Among those who came to Friday's clinic was Carrie Bird, 23, who said her grandfather and aunt have diabetes, so she wanted to make sure she's staying healthy during her pregnancy.

"I want to make healthier choices for me and my family, just so we can be healthy and not be at risk for diabetes," she said.

"I've seen my grandfather struggle through diabetes and going through dialysis, and it hurt my heart to watch him go through that."
Bird, left, speaks with a pharmacist about her kidney screening test results at Friday's clinic. (Meagan Fiddler/CBC)

The event was held a day before World Diabetes Day, which is on Saturday.
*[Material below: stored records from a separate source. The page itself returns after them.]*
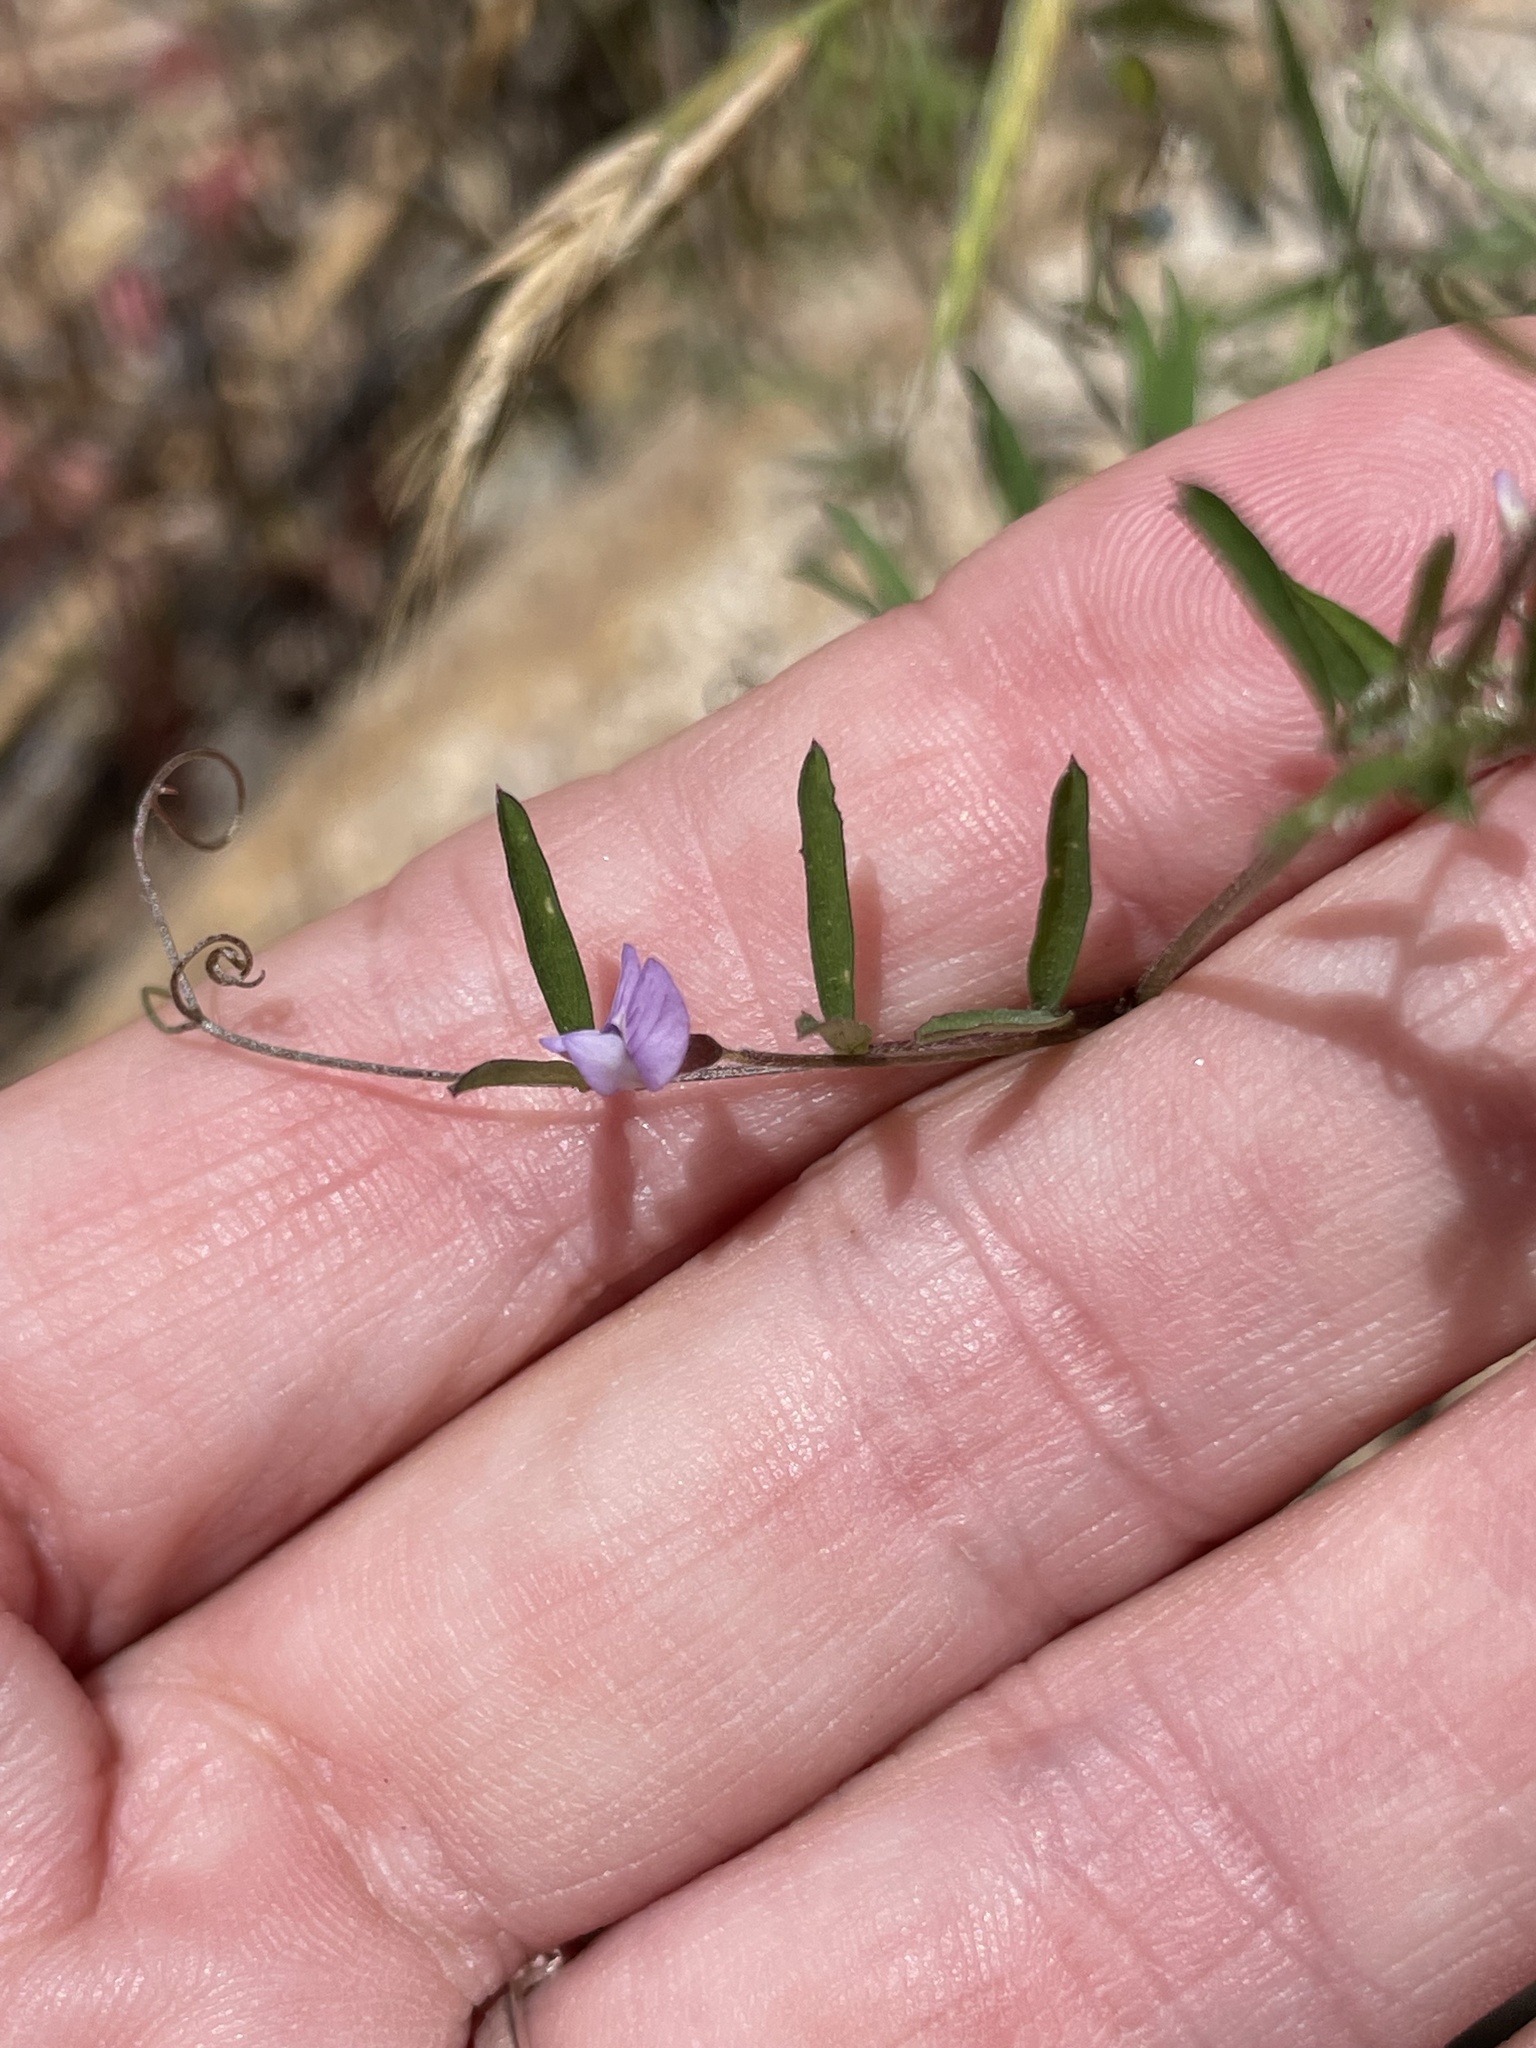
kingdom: Plantae
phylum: Tracheophyta
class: Magnoliopsida
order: Fabales
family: Fabaceae
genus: Vicia
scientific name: Vicia ludoviciana
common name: Louisiana vetch
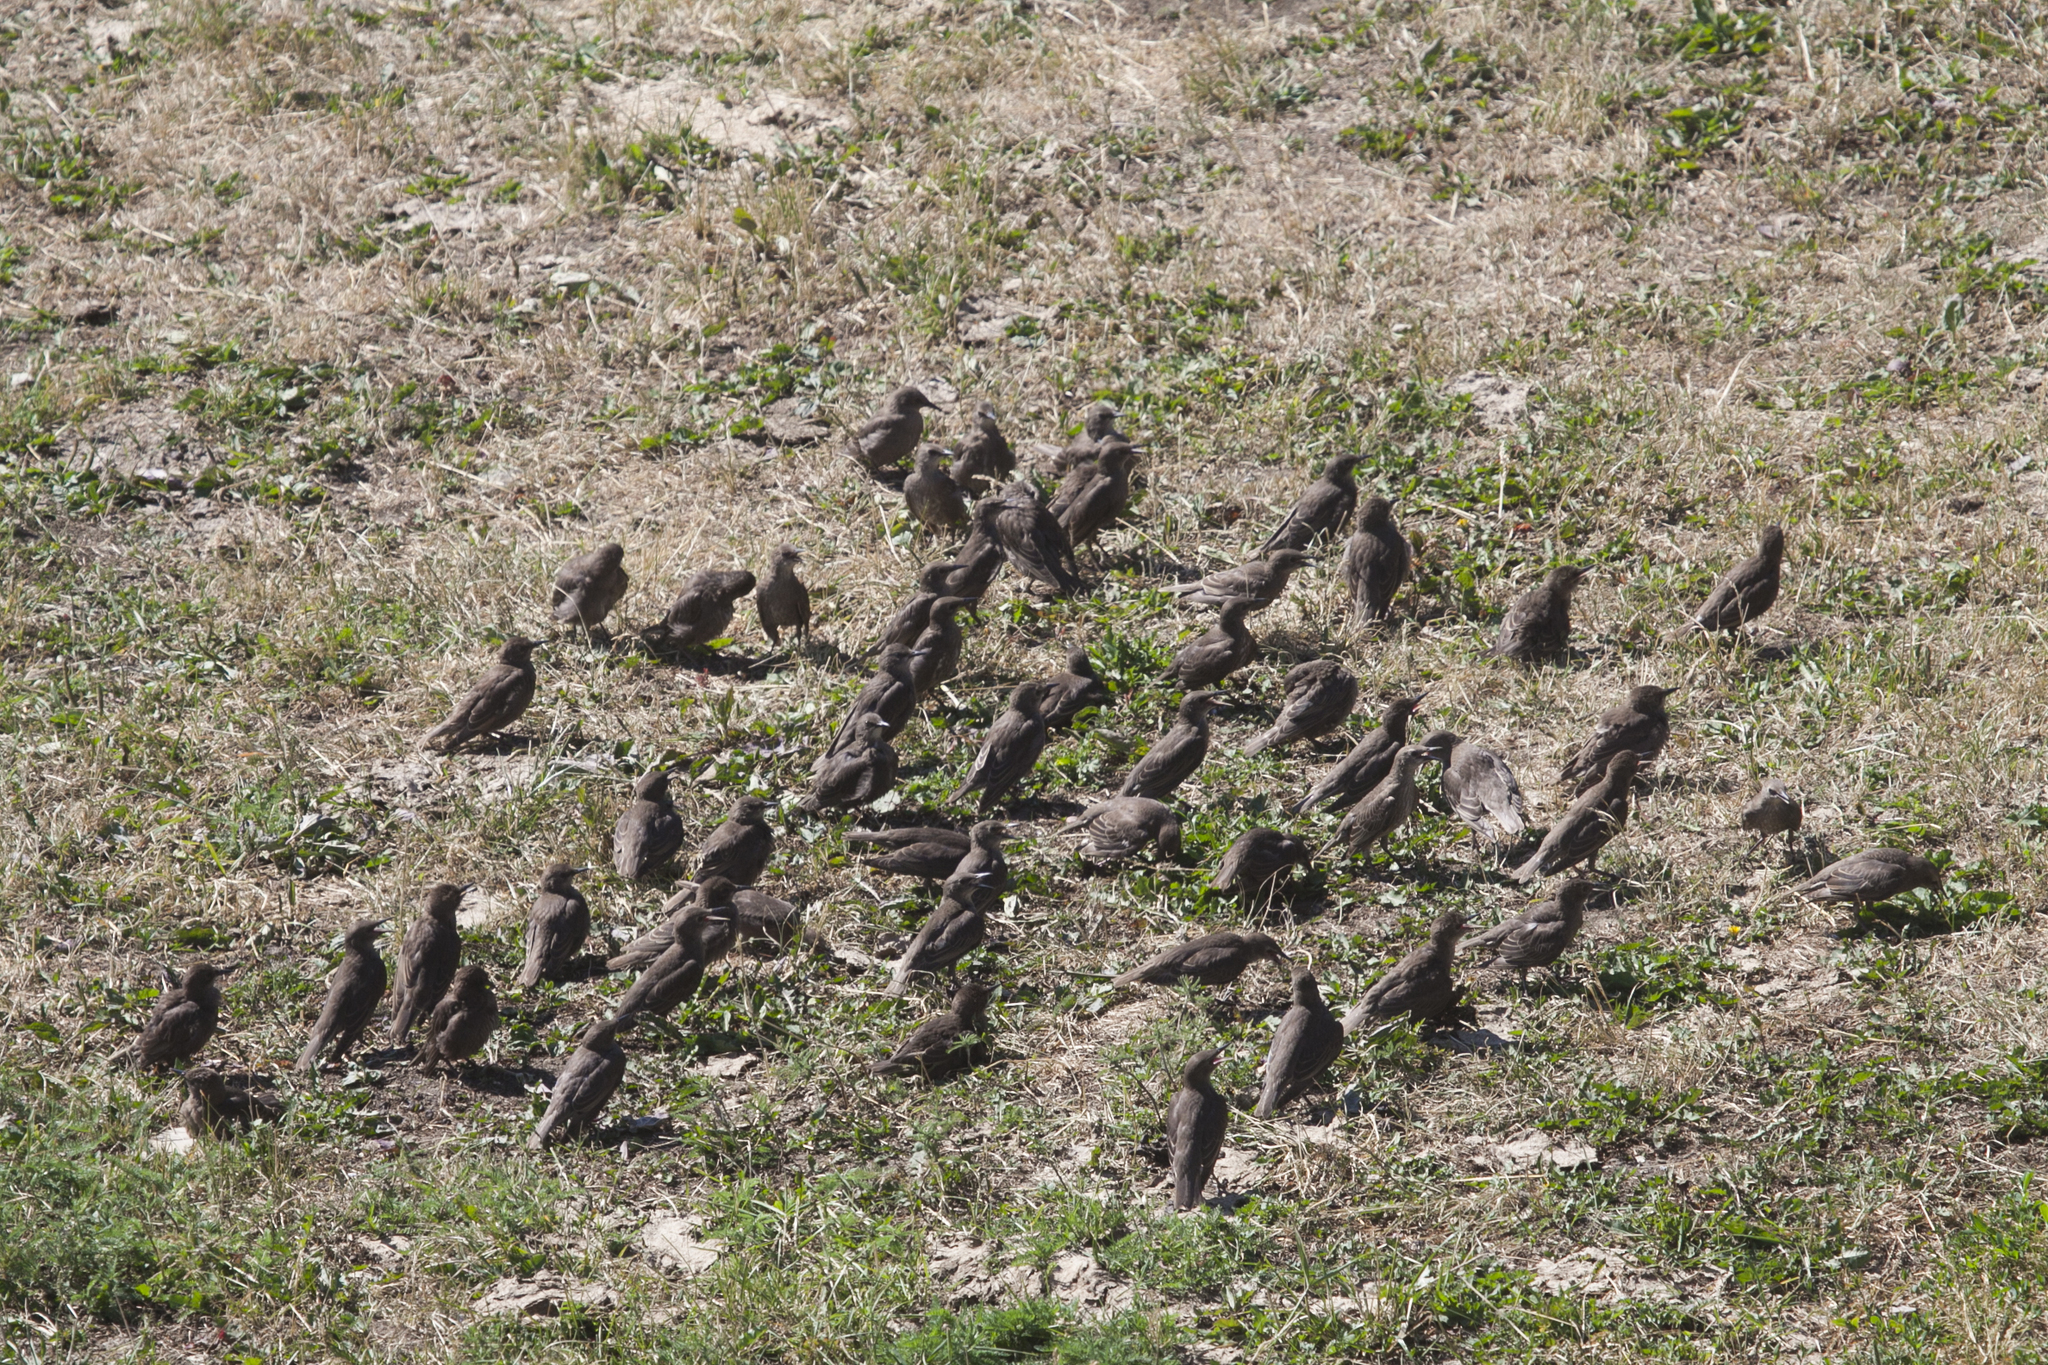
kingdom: Animalia
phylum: Chordata
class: Aves
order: Passeriformes
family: Sturnidae
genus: Sturnus
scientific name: Sturnus vulgaris
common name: Common starling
It's organized in partnership with the National Aboriginal Diabetes Association and the Aboriginal Health and Wellness Centre.

Holly MacLean, acting wellness director with the Aboriginal Health and Wellness Centre, said diabetes affects many in the indigenous community, but the event offers resources that can help people make better health choices.

"It can be somewhat of a challenging thing to live with. There's a lot of stress that can go into managing diabetes well, and so when we come together and have resources around that then it tends to help people out in managing their diabetes better," she said.